Instead, the Kindle is too good -- which means that Amazon will dominate the market and control book publishing the way iTunes controls the music industry.
The Kindle isn't the first electronic device to impose unpalatable restrictions on users. Until recently, if you wanted to (legally) download a broad range of major-label music for your iPod, you had to buy it from Apple.* (Ironically, it was Amazon that launched the first big online store that sold music without restrictions.) The same goes for video games. You can't play just any game on your Xbox. You can play only the games that have been approved and licensed by Microsoft. Then there's the iPhone, a veritable electronic Attica. The iPhone lets you buy music wirelessly—as long as you buy it from Apple. The iPhone lets you add new programs to your device—though only the programs that Apple approves of. Other than that, you're free to do what you like!

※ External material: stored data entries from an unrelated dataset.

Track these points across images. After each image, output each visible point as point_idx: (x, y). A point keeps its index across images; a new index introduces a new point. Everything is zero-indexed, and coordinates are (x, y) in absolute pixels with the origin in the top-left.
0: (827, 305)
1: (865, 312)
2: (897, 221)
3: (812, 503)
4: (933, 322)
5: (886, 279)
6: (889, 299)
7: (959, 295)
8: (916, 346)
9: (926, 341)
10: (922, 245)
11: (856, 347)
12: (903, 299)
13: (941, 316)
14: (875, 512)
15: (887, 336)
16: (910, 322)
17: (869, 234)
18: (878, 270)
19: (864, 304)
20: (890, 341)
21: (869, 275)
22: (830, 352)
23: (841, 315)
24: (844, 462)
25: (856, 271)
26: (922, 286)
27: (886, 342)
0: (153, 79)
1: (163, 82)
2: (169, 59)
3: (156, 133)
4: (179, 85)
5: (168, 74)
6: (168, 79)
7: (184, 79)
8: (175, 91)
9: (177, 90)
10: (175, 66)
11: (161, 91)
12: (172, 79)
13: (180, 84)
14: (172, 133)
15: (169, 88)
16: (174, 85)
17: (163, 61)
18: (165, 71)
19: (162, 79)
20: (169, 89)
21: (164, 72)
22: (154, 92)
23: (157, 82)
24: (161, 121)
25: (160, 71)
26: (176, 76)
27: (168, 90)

But the Kindle's restrictions are more worrying than those associated with the iPhone, the iPod, and other gizmos. For one thing, if you objected to the iTunes Store's policies, there was always another way to legally buy music for your iPod—you could buy CDs (from Amazon, perhaps) and rip the tracks to MP3. That's not an option for books; there's no easy way to turn dead trees into electrons. Moreover, books are important. As a culture, we've somehow determined that it's OK for a video-game console maker to demand licensing fees and exercise complete control over the titles that get on to their systems. Sure, this restricts creativity and free expression, but if that's the business model that keeps the game business alive, so be it.
But we've come to a different cultural consensus on books. First, we've decided that books should be sharable—when you buy a book, you can pass it along to others freely. In fact, governments and large institutions actively encourage the practice; we build huge, beautiful buildings devoted to lending books to perfect strangers. We've also decided that there should be an aftermarket for books: When you buy a book, you're also buying the right to sell that book when you're done with it. This not only helps people who can't afford new books, it also encourages those who can afford them to buy more—it's much less risky to buy a $30 hardcover if you know you can sell it for $15 in six months. (Amazon is one of the biggest players in the used-book market.) And we'd certainly balk at a world in which your books were somehow locked to the store where you bought them. Say Barnes & Noble signed a deal to sell the next Twilight book at a huge discount. But with a catch—the book would be published in invisible ink, and in order to read it you'd need to buy a special Barnes & Noble black light. This is ludicrous, of course, and no bookstore would ever attempt such a deal. But what's the Kindle other than a fancy digital decoder ring?
I don't understand how Manjoo can move so effortlessly from totally legitimate comparisons -- the answer to this last rhetorical question is that the Kindle is very much like a video game console, and that's a powerfully suggestive way to look at it -- to "ludicrous" ruminations about invisible ink and digital decoders, usw.
We didn't "decide" that books were especially important for our culture and deserved a special status under the law, anymore than we decided that shoes or clothes deserved the same -- we trade and lend those secondhand, too. That's one of the intrinsic benefits (or, if you're a content owner, a drawback) of the technology. And we have, at different points in our history, placed pretty serious restrictions on what can be published, printed, and sold. We fought that out, politically and economically -- and if the Kindle starts to bring unnecessary weight, we'll fight that out too. As, if you haven't noticed, we are everywhere these days -- not least because industrious people are turning dead trees into electrons every day. (It may not be as easy as ripping a CD -- but it can be done.)